Architecture

This document describes a typical architecture of Video-On-Demand website.

Despite django-video-transcoding affects CMS and Transcoding only, we’ll describe full video life cycle.

Video life cycle

  1. A new video file is uploaded to Sources storage. A link to this video file is added to CMS as a new video object.

  2. CMS sends a Celery task to RabbitMQ (celery task broker).

  3. Celery worker at Transcoder downloads source file from Sources storage and makes an mp4 file from it. Resulting file is uploaded to Origin, which is a robust storage for transcoded video files.

  4. After that video is marked as available for clients. Depending on CMS implementation, video is linked with some CMS media objects like “movie” or “episode”, etc… CMS now can provide a video stream link to Player

  5. Player requests a video stream from Edge (a server with large disk cache and broadband network interface), usually with HLS or MPEG-Dash protocol, widely used for VOD in Internet.

  6. In case of cache miss Edge requests video stream from Origin server.

  7. Origin extracts small chunks from mp4 file (i.e. with nginx-vod-module).

  8. Player receives next video chunk and plays it in web-browser.

Transcoding steps

  1. Django at CMS puts a celery task

  2. Celery worker at Transcoder node changes video status and process video:

    • download source file from Sources

    • transcodes it to a local temporary directory

    • upload result to Origin

  3. Celery worker changes video status and saves result metadata (filename, video characteristics and so on).

Load balancing

Transcoding

Transcoding video files requires lot’s of CPU power, or even GPU. ffmpeg under the hood of django-video-transcoding utilizes all CPU cores, so every physical host should launch single celery worker. When high transcoding throughput is required, new physical hosts should be added. Load balancing is done transparently as RabbitMQ clients handle messages independently.

Storage

Storing video files has some performance concerns:

  1. Video files are large, all content may not fit to a single server.

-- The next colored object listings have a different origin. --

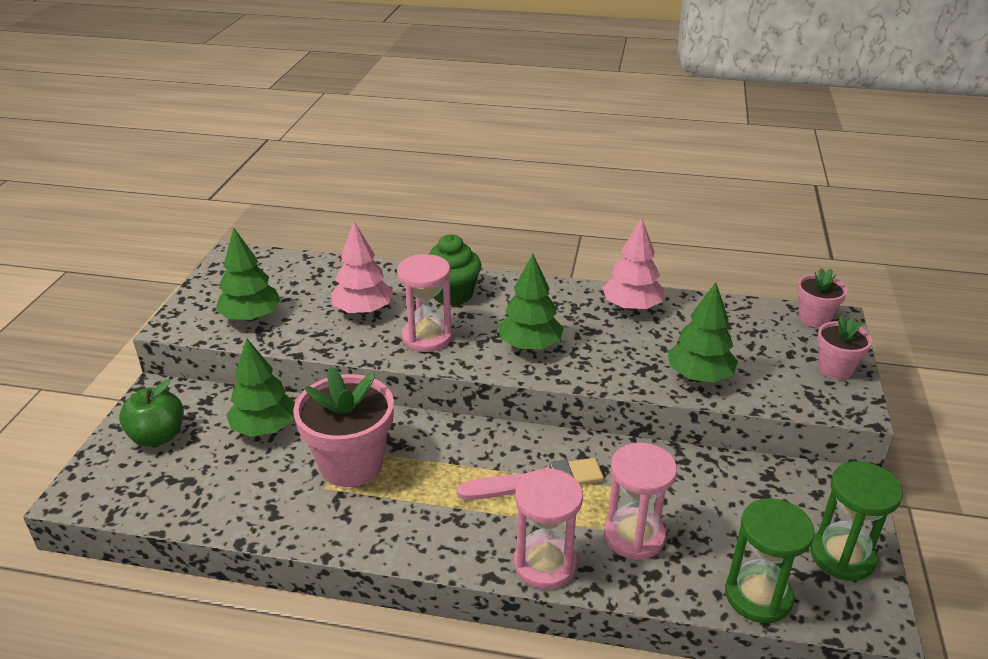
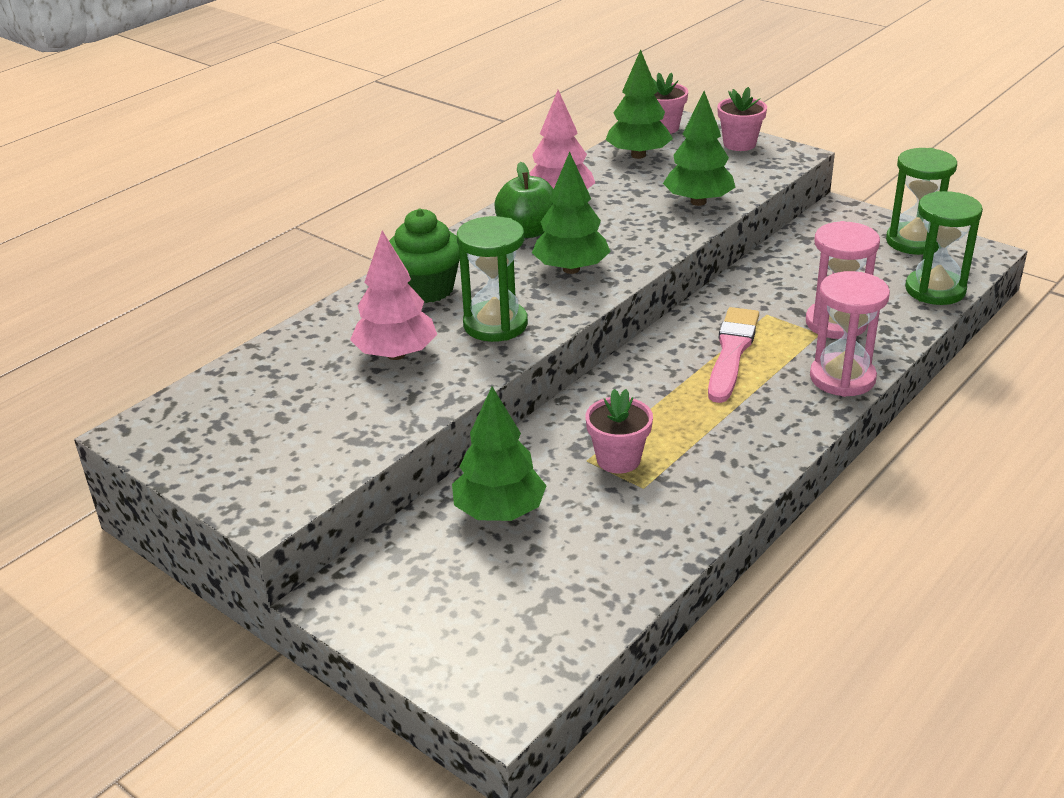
camera: 60 degrees left, 0 degrees up
(158, 436) = (438, 608): green apple -> green apple (528, 231)
(251, 317) = (318, 442): green tree -> green tree (638, 155)
(351, 464) = (618, 459): pink flower pot -> pink flower pot, size x0.56
(427, 337) = (495, 324): pink hourglass -> green hourglass

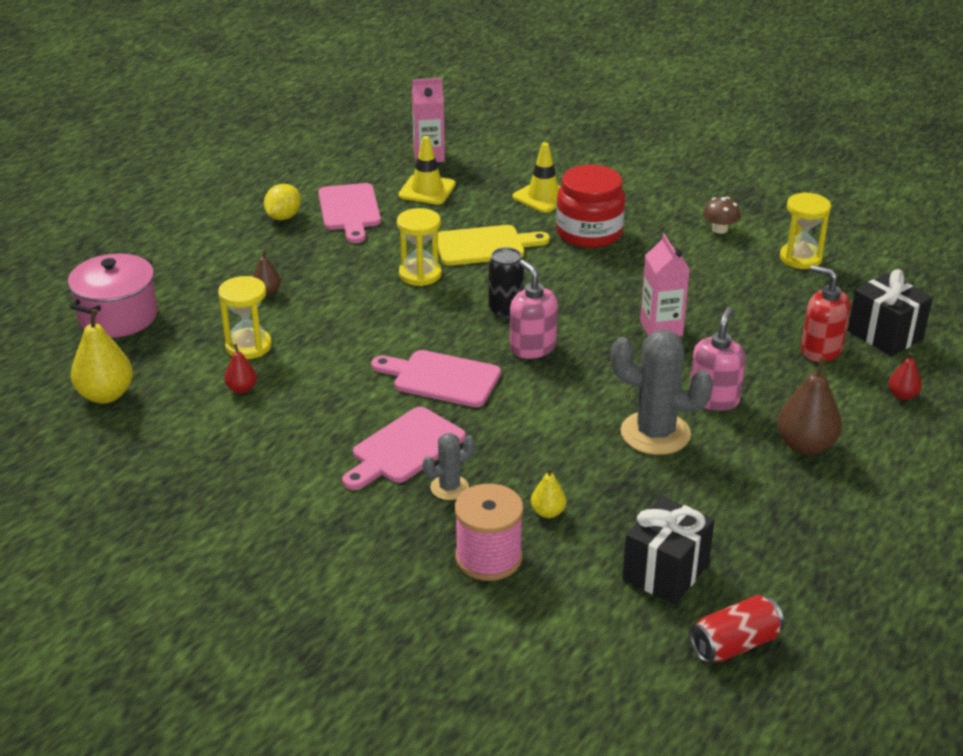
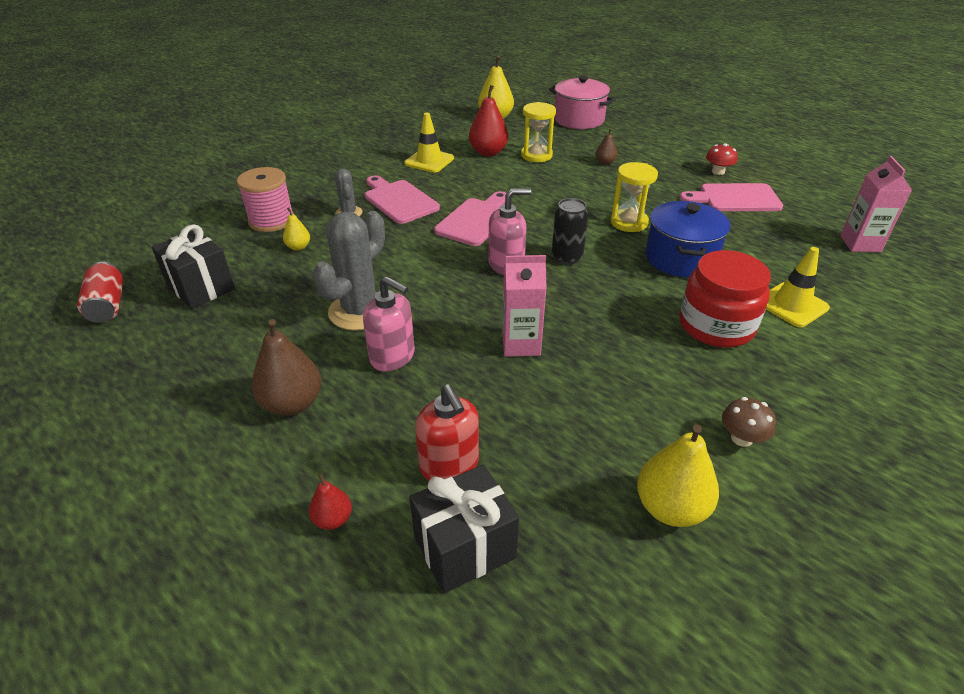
camera: 100 degrees right, 5 degrees up
(242, 389) = (488, 152): red pear -> red pear, size x1.87
(283, 217) = (718, 171): yellow lemon -> red mushroom
(427, 190) = (785, 237): yellow traffic cone -> yellow traffic cone (429, 161)
(484, 246) = (680, 258): yellow cutting board -> blue pot
(800, 258) = (670, 508): yellow hourglass -> yellow pear
(820, 350) = (449, 465): red soap dispenser -> red soap dispenser turned 105 degrees clockwise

  2. Lot’s of disk IO is needed to handle multiple clients accessing different video files.

  3. Files could be damaged or disappear because of disk failures.

For now, transcoding saves each video file to every origin specified in settings. This does not solve problem #1, but is easy enough. To address a problem with very large content base following should be done:

  • Implement M:N uploading strategy: store M file replicas on N servers

  • Save origin list for video file

  • Change video stream link generation (choose one of origin where file exists and insert it to an edge link)

Serving video

Sending video to multiple clients is limited with:

  • Network bandwidth

  • Disk iops

  • CPU resources for HTTPS encryption

  • CPU resources needed to make chunks from mp4 files

  • Fault tolerance

These limitations lead to having multiple caching edge servers. Having multiple edges with disk cache is obvious enough; edge server failure is mitigated on the player side: it receives all edges list and can try each edge one-by-one.

Conclusion

Video-on-demand performance is a large and exciting topic; in some cases it could be addressed with simple approaches, in another lot’s of work need to be done. Despite these advices above, django-video-transcoding does not provide universal high-performance solution; it’s purpose is simplicity and extensibility.